[WHAT NEEDS TO BE DONE]: Please report each line of the data below that contains "have".
DATA EXTRACTS: Begin
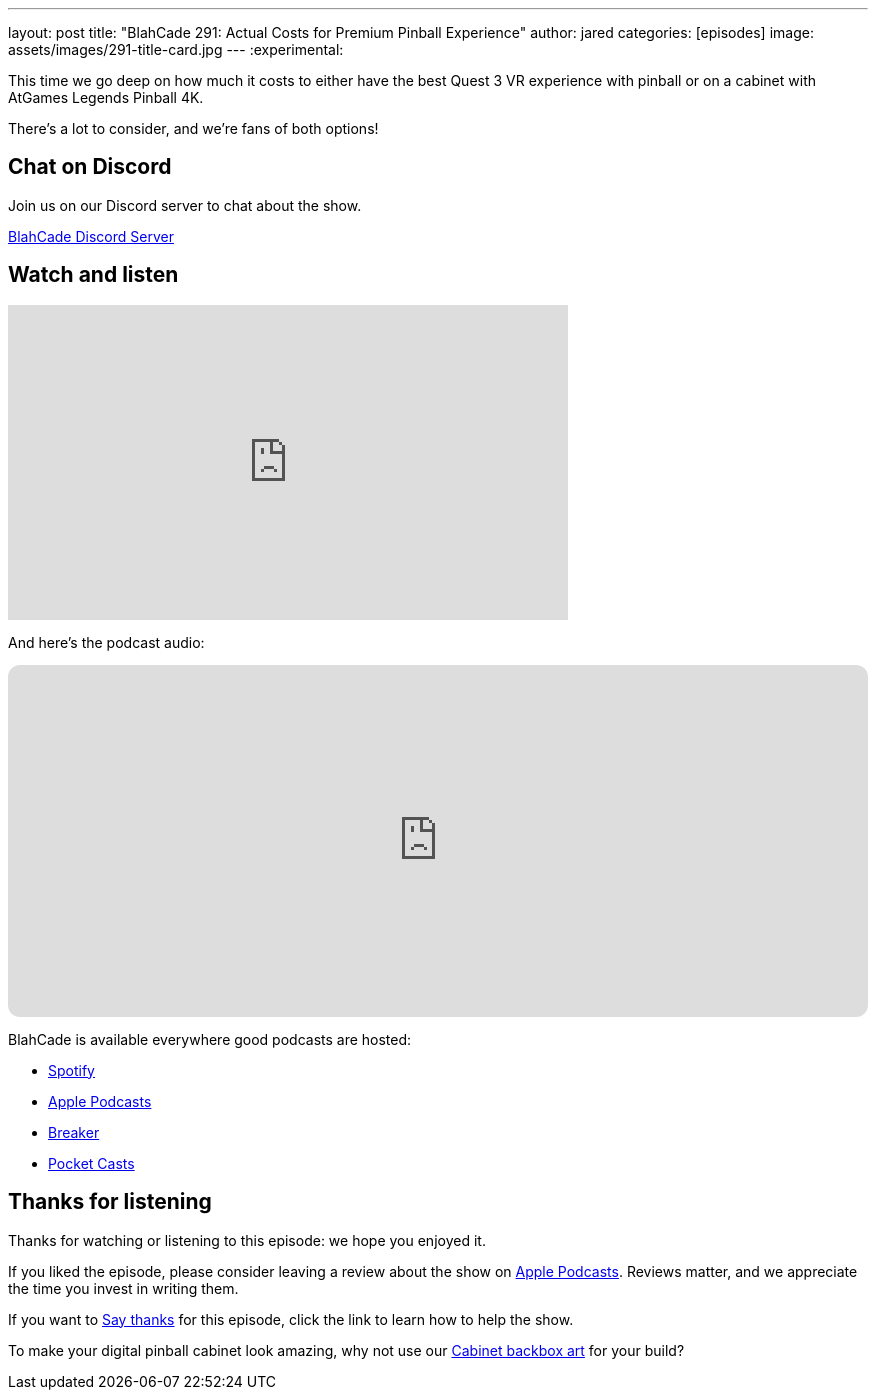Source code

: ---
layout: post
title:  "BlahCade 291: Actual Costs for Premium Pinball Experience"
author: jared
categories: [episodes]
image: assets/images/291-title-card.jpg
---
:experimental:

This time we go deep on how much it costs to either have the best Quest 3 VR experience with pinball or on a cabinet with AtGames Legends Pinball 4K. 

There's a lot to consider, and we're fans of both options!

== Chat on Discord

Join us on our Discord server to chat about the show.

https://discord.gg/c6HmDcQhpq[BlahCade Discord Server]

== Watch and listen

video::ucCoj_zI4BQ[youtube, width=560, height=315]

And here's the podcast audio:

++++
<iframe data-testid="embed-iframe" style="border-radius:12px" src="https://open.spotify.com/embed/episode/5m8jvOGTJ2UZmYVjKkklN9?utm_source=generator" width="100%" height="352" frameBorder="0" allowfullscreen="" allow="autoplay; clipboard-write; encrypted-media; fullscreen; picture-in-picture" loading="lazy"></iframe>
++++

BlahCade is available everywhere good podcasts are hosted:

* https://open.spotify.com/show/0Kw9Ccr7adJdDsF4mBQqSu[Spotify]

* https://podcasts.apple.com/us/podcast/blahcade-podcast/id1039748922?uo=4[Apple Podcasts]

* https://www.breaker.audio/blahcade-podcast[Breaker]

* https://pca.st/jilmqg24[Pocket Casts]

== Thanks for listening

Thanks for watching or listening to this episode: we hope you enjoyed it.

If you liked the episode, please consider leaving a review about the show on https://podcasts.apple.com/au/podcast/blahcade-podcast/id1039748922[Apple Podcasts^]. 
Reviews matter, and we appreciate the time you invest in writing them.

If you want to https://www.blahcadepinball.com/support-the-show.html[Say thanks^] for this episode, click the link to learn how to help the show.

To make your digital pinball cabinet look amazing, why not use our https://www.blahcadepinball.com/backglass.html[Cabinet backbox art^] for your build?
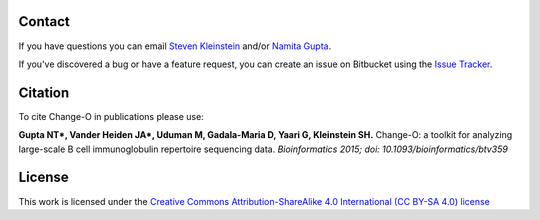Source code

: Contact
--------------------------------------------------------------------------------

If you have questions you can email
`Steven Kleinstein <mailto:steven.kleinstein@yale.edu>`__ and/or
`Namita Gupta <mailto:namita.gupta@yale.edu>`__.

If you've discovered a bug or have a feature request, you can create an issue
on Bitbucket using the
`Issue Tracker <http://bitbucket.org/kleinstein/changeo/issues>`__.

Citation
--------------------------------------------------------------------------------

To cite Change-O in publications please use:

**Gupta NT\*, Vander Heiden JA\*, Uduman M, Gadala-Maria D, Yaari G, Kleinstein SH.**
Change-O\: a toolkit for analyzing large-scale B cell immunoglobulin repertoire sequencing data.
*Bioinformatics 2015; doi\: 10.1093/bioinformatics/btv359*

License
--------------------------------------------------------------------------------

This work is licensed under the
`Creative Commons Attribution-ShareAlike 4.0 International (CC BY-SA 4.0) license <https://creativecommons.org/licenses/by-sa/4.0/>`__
DATA EXTRACTS: End
[ANSWER BELOW]:
This time we go deep on how much it costs to either have the best Quest 3 VR experience with pinball or on a cabinet with AtGames Legends Pinball 4K. 
If you have questions you can email
If you've discovered a bug or have a feature request, you can create an issue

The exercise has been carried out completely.